Well is one blinder by experiencing something or catching up with it on youtube?

Paul used to drive to Johns to write like it was a job. I think this went on a lot longer than you think. They didn’t live in one of those books written about them. It was messier than that. I’m also including George Martin as part of the collaboration, and I understand there were always ego pressures. (So you say Ringo was bored? George was pissy? Stop the presses.) Lennon really peaked around Rubber Soul. He wasn’t going to be happy that Paul was coming up with great ideas if he wasn’t. IMO this was what led to the end.

SPLHCB sounds like solo artists? With session musicians? Huh? They used very few of them. I’d venture that a lot of music since pepper has been just as impossible to play live. It’s music. Get’s more complicated every day, mainly by the light of the Beatles example. The Beatles chose not to perform live. If you say they couldn’t, and that makes them different from modern recording artists, I’d wholly disagree. They made the world these artists live in, (including hip hop naturally) and they all work their way around it with tapes and other players, like the Beatles would have if they had wanted to. It’s always interesting that some quote from 50 years ago like “We couldn’t play that stuff live” gets taken as a historical admission of their incapability. As if Van Halen, or the Red Hot Chili Peppers were more capable somehow. (Perry Mason theme here)
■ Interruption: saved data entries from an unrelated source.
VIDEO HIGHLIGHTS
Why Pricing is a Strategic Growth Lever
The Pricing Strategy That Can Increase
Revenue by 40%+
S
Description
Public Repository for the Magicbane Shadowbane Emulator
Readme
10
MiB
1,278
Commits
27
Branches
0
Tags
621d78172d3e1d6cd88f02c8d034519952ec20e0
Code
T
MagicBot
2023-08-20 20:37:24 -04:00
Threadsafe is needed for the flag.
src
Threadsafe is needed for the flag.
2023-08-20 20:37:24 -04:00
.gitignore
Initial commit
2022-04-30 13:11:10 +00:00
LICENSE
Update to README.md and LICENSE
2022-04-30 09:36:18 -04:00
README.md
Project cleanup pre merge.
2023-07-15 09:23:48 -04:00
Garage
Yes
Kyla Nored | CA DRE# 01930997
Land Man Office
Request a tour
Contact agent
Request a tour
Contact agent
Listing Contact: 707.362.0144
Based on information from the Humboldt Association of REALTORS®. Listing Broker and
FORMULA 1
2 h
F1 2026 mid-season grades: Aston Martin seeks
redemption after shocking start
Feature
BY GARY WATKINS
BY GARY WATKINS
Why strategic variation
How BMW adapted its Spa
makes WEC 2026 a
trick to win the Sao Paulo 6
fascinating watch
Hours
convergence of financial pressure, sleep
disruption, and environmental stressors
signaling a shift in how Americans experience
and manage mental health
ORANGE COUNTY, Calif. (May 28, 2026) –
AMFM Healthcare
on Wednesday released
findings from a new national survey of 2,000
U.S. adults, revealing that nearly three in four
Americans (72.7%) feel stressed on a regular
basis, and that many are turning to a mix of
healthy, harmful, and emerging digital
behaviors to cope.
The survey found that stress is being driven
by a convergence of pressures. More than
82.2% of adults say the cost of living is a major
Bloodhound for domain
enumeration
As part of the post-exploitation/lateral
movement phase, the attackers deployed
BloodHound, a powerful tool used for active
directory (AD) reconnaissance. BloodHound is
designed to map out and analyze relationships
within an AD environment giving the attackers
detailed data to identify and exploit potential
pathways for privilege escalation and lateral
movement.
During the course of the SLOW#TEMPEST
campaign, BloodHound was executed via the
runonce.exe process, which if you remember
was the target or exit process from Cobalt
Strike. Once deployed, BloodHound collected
Anyway there were three years left here, and a lot of care and talent went into this thing. It was the first record since retiring from touring. It is a big piece. And the world seem to take it that way.

No reason to call it the greatest thing ever, cause that’s not the argument. But Lennon recognized it as a peak. It’s in the Wenner interview I believe. I still think that the songs didn’t need to be their best to be that.

You seriously think this makes your argument the least bit more believable? Again, being alive at the same time as a set of people on the other side of the world that you personally don’t know is virtually worthless in enhancing your value as the authority on them. You aren’t privy to any secret special information.

All I did was repeat what the men themselves said about the experience of making the record. You can go fantasize about what you’d like their relationship at the time to be without quoting me, thanks.

Great way to miss the point, build up a strawman, and go over the cliff fighting against it.

It’s still music, recording in separate sessions isn’t a ‘lesser’ method of production, but it’s not really the same as being in a band at all. You can react real time with each other in a band, not so when you are laying down tracks one after the other. Plus, when you record live as a band, you have to be more on the ball. Nothing is worse than having an otherwise great take with a clam in the middle of it. When you’re doing separate takes, you can plug away at your part until it’s right, then the next guy comes in and does the same thing. You don’t even have to meet the guys playing the other tracks. It’s not like being in a band.